The security department distributes information about campus crime to the university community through the campus media. In the event of serious crimes on or off campus, the Office of Protection Services immediately distributes safety alerts to all deans, vice presidents, residence halls and academic buildings, in addition to law enforcement authorities. Protection Services analyzes the reports, compiles crime statistics, and develops strategies to reduce criminal incidents and enhance preventive measures.
The Public Affairs Committee of the University Senate (representing faculty, administrators and students) is charged with annually reviewing the activities of the security operation, the adequacy of current crime prevention programs, and policies for responding to victims of crime.
Besides the green light districts set up by the security department, NYU has also coordinated with local merchants to provide a safe place where students can go for assistance in an emergency. Participating merchants are identified with a NYU Safe Haven decal displayed in their windows. More than 100 merchants participate in the program. As a side benefit to the merchants, their names are listed in campus news organs - which becomes free advertising for their stores. "It's a great community relations tool," says Martin.
The $90,000 Caper Recently, Protection Services received a report that, after an annual inventory was taken, camera parts were missing from the film department at the Tisch School of Art. Upon launching an investigation, Martin and his staff discovered that an employee, who was responsible for motion picture camera repairs at the school, was stealing camera parts, creating new camera units and selling them to another film school. Under interrogation, the employee "came clean" - confessing that he not only used usedparts, but also new camera parts to create the re-assembled cameras.

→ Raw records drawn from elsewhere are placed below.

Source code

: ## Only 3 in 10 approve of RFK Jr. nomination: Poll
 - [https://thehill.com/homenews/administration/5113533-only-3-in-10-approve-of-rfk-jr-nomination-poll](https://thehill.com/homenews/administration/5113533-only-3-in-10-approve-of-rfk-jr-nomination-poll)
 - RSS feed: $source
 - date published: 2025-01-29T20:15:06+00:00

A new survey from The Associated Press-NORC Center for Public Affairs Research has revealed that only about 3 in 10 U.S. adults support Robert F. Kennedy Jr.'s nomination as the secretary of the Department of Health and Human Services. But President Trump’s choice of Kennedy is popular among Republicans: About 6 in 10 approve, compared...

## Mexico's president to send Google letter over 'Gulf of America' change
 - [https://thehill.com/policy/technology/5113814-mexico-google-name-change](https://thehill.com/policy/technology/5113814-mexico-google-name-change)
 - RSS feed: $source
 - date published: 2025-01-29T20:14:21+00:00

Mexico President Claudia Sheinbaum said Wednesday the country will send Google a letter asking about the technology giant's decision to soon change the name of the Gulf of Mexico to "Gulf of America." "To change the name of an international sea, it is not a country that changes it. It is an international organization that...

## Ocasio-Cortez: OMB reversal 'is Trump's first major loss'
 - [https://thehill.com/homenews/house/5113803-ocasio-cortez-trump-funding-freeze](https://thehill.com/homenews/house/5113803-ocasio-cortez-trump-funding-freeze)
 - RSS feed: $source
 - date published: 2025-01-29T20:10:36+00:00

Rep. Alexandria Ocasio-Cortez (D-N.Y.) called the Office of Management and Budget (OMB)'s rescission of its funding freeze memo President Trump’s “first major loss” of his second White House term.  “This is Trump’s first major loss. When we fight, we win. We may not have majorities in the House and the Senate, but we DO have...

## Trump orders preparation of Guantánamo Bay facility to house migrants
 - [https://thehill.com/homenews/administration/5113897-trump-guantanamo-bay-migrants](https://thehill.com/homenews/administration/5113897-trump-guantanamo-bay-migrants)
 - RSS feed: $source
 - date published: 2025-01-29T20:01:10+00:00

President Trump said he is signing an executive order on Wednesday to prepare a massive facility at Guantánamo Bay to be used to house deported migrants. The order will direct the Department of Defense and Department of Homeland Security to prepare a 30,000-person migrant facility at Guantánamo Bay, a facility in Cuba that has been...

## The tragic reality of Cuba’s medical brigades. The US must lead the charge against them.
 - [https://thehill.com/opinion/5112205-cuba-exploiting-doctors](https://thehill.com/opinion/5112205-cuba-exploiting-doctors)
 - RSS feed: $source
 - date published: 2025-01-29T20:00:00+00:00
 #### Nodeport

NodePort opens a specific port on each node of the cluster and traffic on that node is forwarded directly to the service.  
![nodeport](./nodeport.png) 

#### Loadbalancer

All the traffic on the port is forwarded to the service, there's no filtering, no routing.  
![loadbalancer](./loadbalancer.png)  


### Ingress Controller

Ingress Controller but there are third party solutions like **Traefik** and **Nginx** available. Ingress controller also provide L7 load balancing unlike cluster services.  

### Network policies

After confessing, the perpetrator was turned over to the NYPD, which obtained a search warrant and recovered the camera units from the other film school. The employee was prosecuted. The other film school claimed no wrongdoing, saying that they paid for the merchandise in good faith.
Celebrating Year 2000 Martin is putting together a special centralized command center to make security assistance available to the University on New Year's Eve and New Year's Day.
In the future, Martin's plans for the department include expanding the THIO program, increasing the mobilization of the department, and adding emergency call box locations as guided by area crime statistics. He's also looking into the possibility of putting in video capabilities. "If a person is seeking emergency services, I want to be able to see what's going on around that emergency call box," says Martin.